BEGIN Passage

[dm-devel] dm-writeboost: An idea of adding read-caching

Sat Dec 6 01:42:56 UTC 2014

Hi,

Let me share my idea of implementing read-caching for Writeboost, my log-structured SSD-caching driver.

This would be the next biggest improvement that I want to work in staging.

# Background
As of now, Writeboost provides only write-caching. This means it never stage data from HDD to SSD. Why I do this way is the page cache is sufficient in most cases for this purpose and stacking another read-caching target will compliment if page cache is not large enough for the workload.

In the discussion below (sorry to dig up the old thread), Mike said a target should provide both write/read caching because stacking targets isn't simple in practice while it is so in concept.

> This idea that a single target cannot provide meaningful caching for
> both reads and writes is really unwelcome.  Conceptually stacking is
> simple, but in practice the management layers that need to configure
> these stacks is fairly cumbersome.
https://www.redhat.com/archives/dm-devel/2014-January/msg00078.html

At that moment, I didn't consider read-caching can be implemented in Writeboost simply but I came up with a idea of implementing it these days.

# Idea
The idea is, conceptually, resending the read data (from HDD) to itself as "fake" write request.
As a result, writes and reads will be put into a log and written to the cache device sequentially.

There are few requirements that read-caching should achieve:
- Staged data shouldn't be written back (because they are clean) for performance but this isn't a logical bug.
- Clean data on the cache device shouldn't be discarded after reboot.
- Too big sequential (e.g. >128KB) read shouldn't be staged. This is called threshold.

The implementation basic would be:
1. Store read data to buffer in endio (does the bio has the read data while in endio?)
2. If the buffer is full, wake up a worker to submit the data as "fake" write requests to itself.
   (but it doesn't really submit bio through generic_make_request but only pass through the internal write path)

Threshold can be implemented by having a pointer on the buffer to treat it like a stack.
(If the series of data acked are longer sequential than threshold, retard the pointer the cancelled distance)

I think the interface change would be only adding a tunable like "read_cache_threshold (int)" which means
read caching is disabled when the value is zero and
the non-zero value represents the threshold.

It sounds easy but there is one thing that really annoys me. That is, a problem of possibly
resending stale data. I think I need some data structure to add to avoid this problem but I am not sure what it would look like.

Thank you for reading,

- Akira

END Passage
BEGIN Supplied information

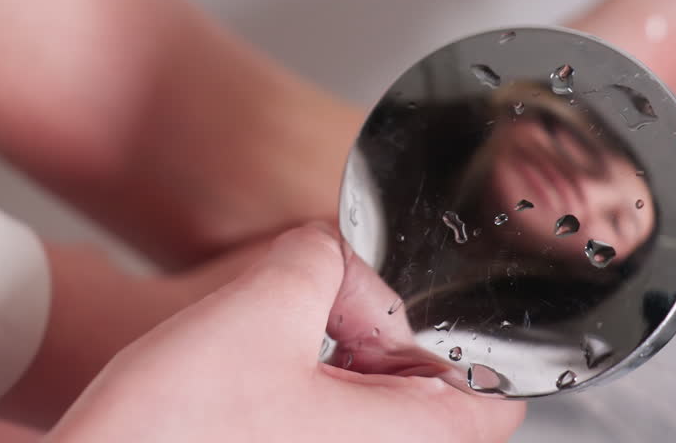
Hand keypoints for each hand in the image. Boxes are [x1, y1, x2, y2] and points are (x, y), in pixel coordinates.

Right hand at [47, 225, 524, 442]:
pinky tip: (264, 354)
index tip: (449, 298)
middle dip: (393, 331)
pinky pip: (324, 421)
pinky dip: (311, 379)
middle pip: (429, 391)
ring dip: (347, 352)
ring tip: (297, 321)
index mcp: (401, 440)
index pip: (499, 399)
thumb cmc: (176, 429)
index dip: (482, 337)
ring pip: (372, 404)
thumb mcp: (261, 307)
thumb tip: (331, 251)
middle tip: (339, 299)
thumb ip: (319, 259)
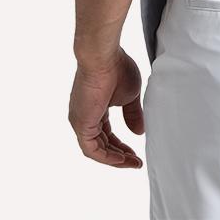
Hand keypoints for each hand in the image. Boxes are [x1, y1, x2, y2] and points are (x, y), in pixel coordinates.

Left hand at [68, 47, 144, 167]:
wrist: (104, 56)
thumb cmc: (116, 67)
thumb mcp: (130, 95)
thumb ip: (132, 114)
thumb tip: (138, 132)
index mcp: (94, 108)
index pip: (107, 133)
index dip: (121, 145)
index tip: (136, 152)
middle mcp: (84, 116)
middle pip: (101, 144)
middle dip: (119, 155)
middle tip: (135, 161)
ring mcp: (81, 121)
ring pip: (96, 150)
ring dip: (115, 159)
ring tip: (132, 162)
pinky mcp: (81, 124)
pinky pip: (92, 149)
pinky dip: (107, 157)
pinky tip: (121, 159)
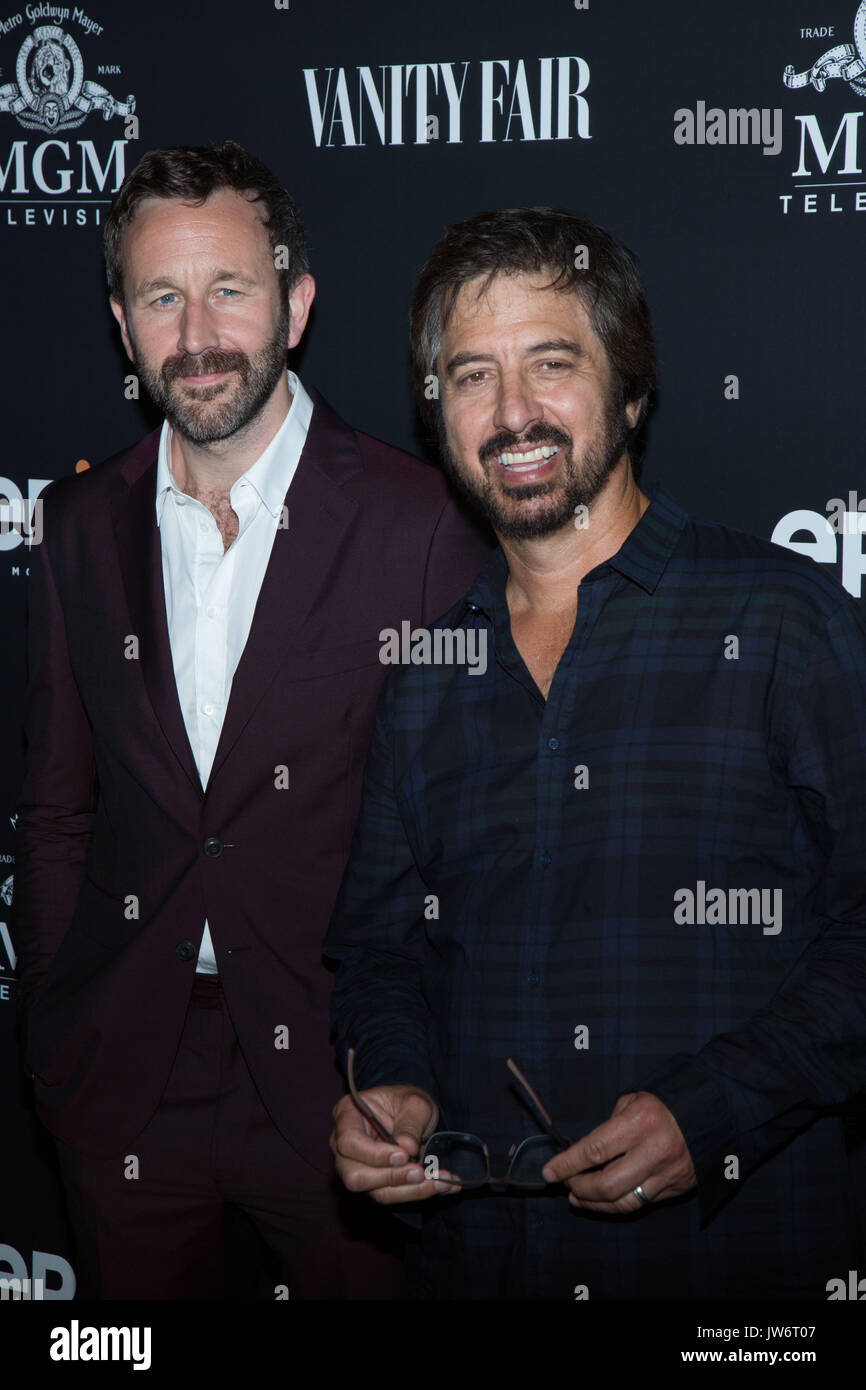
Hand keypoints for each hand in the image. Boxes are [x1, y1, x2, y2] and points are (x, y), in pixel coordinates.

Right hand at [330, 1084, 455, 1204]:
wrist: (412, 1112)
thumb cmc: (406, 1102)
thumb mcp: (414, 1102)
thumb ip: (410, 1122)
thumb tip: (407, 1148)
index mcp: (347, 1116)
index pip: (349, 1142)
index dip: (373, 1154)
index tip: (403, 1155)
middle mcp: (345, 1146)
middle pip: (356, 1175)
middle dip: (391, 1178)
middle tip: (420, 1172)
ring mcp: (358, 1168)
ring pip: (376, 1192)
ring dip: (411, 1190)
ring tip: (440, 1181)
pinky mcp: (375, 1183)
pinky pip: (393, 1195)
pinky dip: (419, 1192)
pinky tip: (443, 1184)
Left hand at [540, 1091, 696, 1212]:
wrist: (712, 1112)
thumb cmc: (665, 1103)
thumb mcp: (634, 1100)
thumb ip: (610, 1124)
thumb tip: (586, 1152)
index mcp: (640, 1122)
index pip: (594, 1149)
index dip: (568, 1163)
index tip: (549, 1172)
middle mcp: (655, 1151)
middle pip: (607, 1184)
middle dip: (579, 1187)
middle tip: (565, 1183)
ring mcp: (668, 1174)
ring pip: (624, 1202)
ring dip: (595, 1203)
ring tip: (577, 1197)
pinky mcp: (677, 1188)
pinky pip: (641, 1203)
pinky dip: (618, 1203)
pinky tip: (604, 1200)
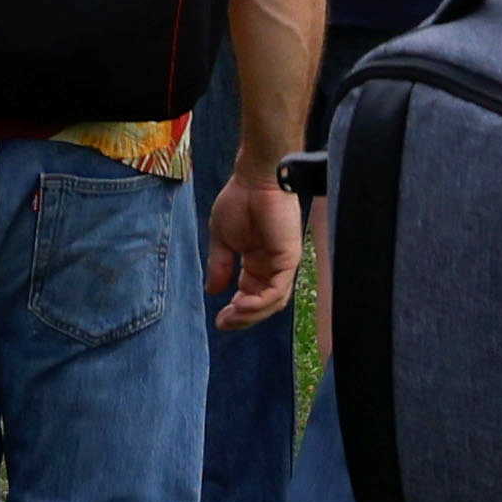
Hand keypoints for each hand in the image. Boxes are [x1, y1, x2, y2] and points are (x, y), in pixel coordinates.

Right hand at [209, 176, 305, 327]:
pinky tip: (242, 304)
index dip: (235, 312)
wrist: (254, 178)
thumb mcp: (221, 239)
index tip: (218, 320)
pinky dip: (261, 302)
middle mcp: (271, 267)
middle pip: (262, 304)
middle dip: (243, 318)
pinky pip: (278, 290)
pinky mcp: (289, 259)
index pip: (250, 296)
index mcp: (256, 263)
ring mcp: (282, 264)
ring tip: (231, 315)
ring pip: (272, 302)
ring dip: (252, 314)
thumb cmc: (238, 200)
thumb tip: (212, 291)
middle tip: (223, 323)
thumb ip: (219, 266)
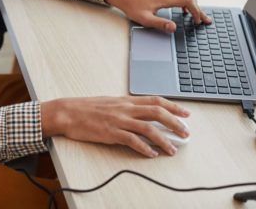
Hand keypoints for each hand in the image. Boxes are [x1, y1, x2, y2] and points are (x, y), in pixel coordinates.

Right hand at [40, 95, 189, 157]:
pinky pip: (132, 140)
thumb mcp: (110, 102)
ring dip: (164, 140)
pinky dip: (144, 148)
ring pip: (148, 128)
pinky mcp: (111, 132)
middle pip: (157, 113)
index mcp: (126, 100)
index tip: (186, 113)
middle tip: (186, 133)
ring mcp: (119, 120)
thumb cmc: (86, 108)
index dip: (173, 106)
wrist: (68, 112)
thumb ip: (126, 107)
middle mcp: (126, 109)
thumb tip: (140, 112)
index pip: (155, 100)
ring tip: (173, 149)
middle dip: (175, 123)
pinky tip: (152, 154)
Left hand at [104, 0, 211, 30]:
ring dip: (194, 2)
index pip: (188, 1)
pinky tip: (185, 8)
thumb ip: (160, 24)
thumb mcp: (145, 19)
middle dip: (199, 9)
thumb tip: (174, 28)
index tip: (198, 21)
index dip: (196, 11)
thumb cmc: (132, 7)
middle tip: (205, 20)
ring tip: (197, 14)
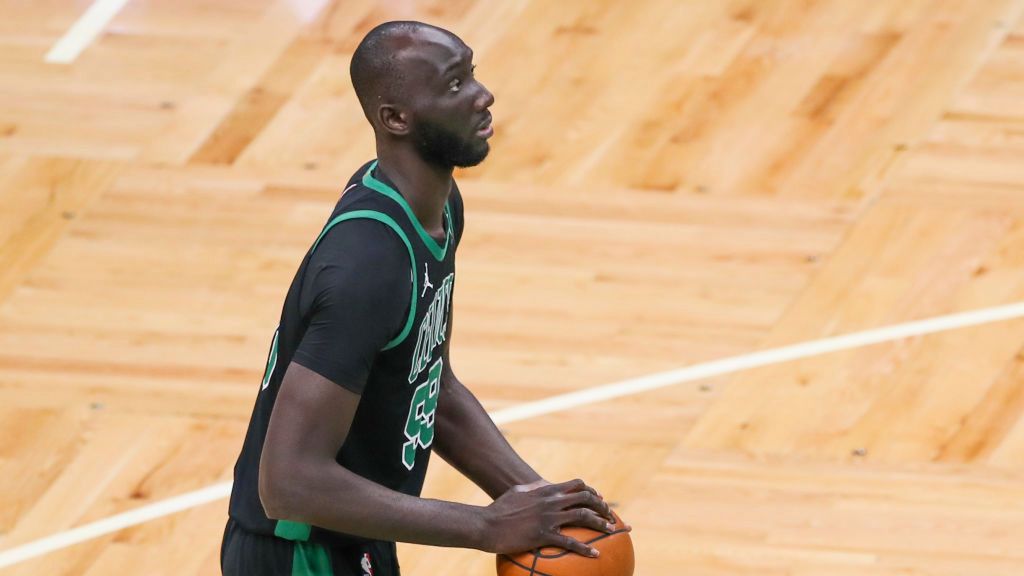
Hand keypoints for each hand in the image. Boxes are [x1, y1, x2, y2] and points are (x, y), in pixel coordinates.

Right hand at [482, 478, 616, 556]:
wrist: (486, 524)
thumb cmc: (499, 509)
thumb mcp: (518, 492)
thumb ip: (533, 489)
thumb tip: (541, 486)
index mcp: (545, 490)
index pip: (576, 485)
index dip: (591, 491)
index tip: (599, 499)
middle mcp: (550, 501)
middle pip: (585, 499)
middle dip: (601, 506)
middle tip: (610, 516)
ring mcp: (548, 518)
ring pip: (583, 517)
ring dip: (600, 523)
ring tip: (611, 530)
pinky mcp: (543, 535)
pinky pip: (570, 542)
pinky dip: (585, 549)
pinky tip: (595, 555)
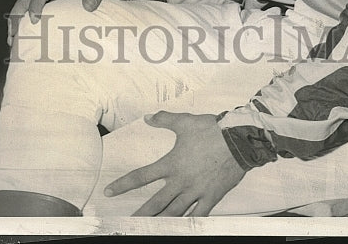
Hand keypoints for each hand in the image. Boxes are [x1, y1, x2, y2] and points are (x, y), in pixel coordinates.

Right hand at [6, 0, 115, 44]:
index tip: (35, 20)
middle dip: (16, 17)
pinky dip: (24, 29)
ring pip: (24, 10)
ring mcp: (46, 2)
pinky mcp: (48, 11)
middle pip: (24, 1)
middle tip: (14, 36)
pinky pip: (31, 18)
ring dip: (16, 25)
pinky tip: (24, 43)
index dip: (34, 5)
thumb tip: (88, 5)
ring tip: (13, 43)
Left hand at [104, 112, 244, 215]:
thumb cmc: (210, 130)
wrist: (238, 140)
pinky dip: (190, 223)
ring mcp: (196, 191)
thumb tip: (147, 117)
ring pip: (175, 212)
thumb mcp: (184, 122)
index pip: (142, 175)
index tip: (109, 191)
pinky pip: (199, 215)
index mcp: (171, 163)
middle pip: (156, 202)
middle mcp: (181, 181)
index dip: (124, 184)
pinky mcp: (211, 197)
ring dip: (161, 222)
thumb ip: (164, 120)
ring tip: (149, 230)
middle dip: (141, 214)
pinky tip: (181, 228)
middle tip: (127, 224)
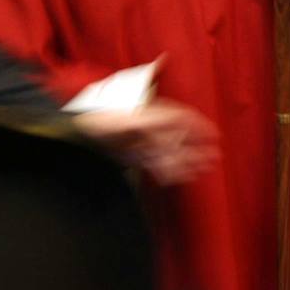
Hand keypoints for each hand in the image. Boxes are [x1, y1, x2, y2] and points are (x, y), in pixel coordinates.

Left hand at [72, 98, 218, 184]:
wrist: (75, 130)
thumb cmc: (101, 118)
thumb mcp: (131, 118)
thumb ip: (158, 120)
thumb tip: (183, 119)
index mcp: (151, 112)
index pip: (181, 117)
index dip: (198, 126)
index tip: (214, 135)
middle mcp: (148, 126)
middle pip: (176, 137)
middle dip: (195, 148)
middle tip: (213, 158)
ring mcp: (140, 141)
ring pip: (168, 153)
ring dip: (185, 161)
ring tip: (200, 170)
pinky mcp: (130, 155)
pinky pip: (154, 163)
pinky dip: (167, 169)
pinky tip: (176, 176)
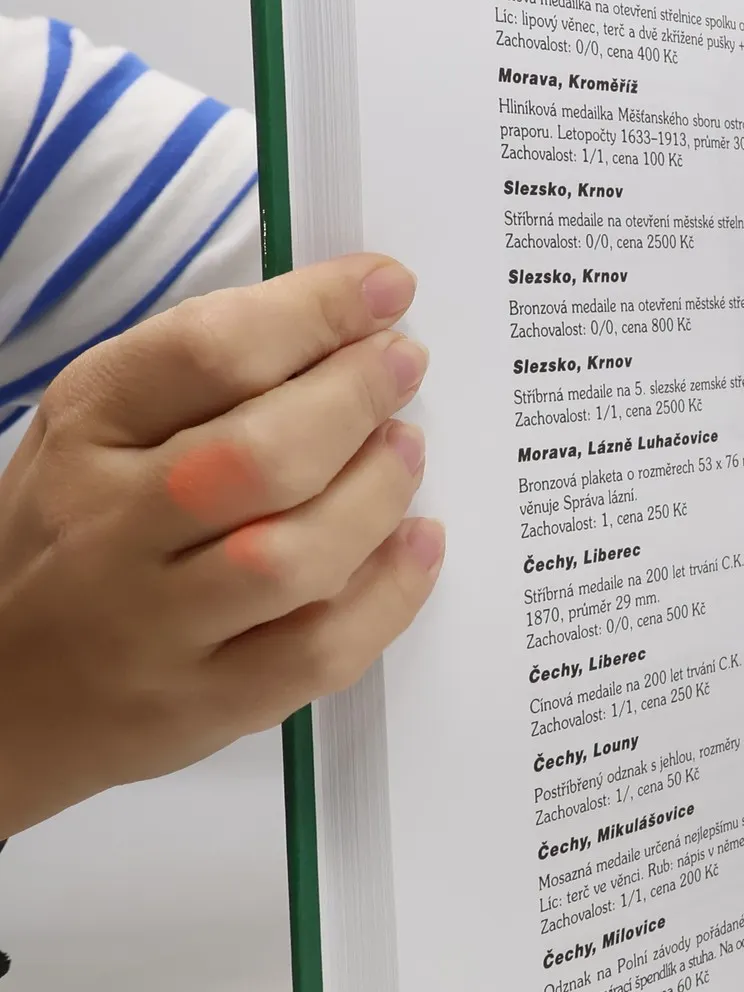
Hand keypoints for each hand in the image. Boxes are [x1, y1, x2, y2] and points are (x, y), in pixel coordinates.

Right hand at [0, 254, 443, 834]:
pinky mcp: (206, 705)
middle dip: (356, 397)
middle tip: (405, 363)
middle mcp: (112, 530)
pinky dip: (389, 591)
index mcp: (86, 432)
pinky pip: (318, 650)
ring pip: (292, 558)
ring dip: (376, 492)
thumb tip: (344, 320)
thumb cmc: (75, 534)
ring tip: (408, 447)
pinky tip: (419, 541)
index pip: (208, 354)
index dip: (315, 312)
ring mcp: (157, 628)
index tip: (386, 286)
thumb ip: (200, 377)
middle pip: (260, 455)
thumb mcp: (96, 432)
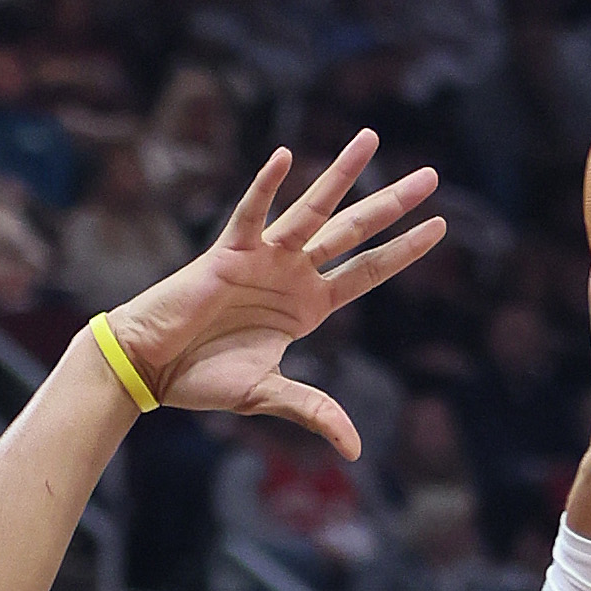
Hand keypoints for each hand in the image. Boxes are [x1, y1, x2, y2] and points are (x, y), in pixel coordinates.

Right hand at [107, 130, 444, 459]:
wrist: (151, 365)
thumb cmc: (203, 378)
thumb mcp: (266, 395)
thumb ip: (313, 411)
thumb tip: (355, 450)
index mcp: (307, 307)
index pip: (366, 272)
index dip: (403, 251)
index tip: (439, 227)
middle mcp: (292, 274)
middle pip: (353, 231)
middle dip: (392, 204)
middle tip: (431, 176)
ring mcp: (264, 258)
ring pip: (313, 209)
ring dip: (343, 175)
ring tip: (372, 139)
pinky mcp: (229, 251)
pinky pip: (252, 212)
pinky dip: (267, 186)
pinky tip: (287, 157)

END Supplied information

How to complete this task:
Print verbatim the part of the mailing-list post on Writeboost read-caching that begins at the words "The implementation basic" and stops after the words "the cancelled distance)".

Reply to the exercise:
The implementation basic would be:
1. Store read data to buffer in endio (does the bio has the read data while in endio?)
2. If the buffer is full, wake up a worker to submit the data as "fake" write requests to itself.
   (but it doesn't really submit bio through generic_make_request but only pass through the internal write path)

Threshold can be implemented by having a pointer on the buffer to treat it like a stack.
(If the series of data acked are longer sequential than threshold, retard the pointer the cancelled distance)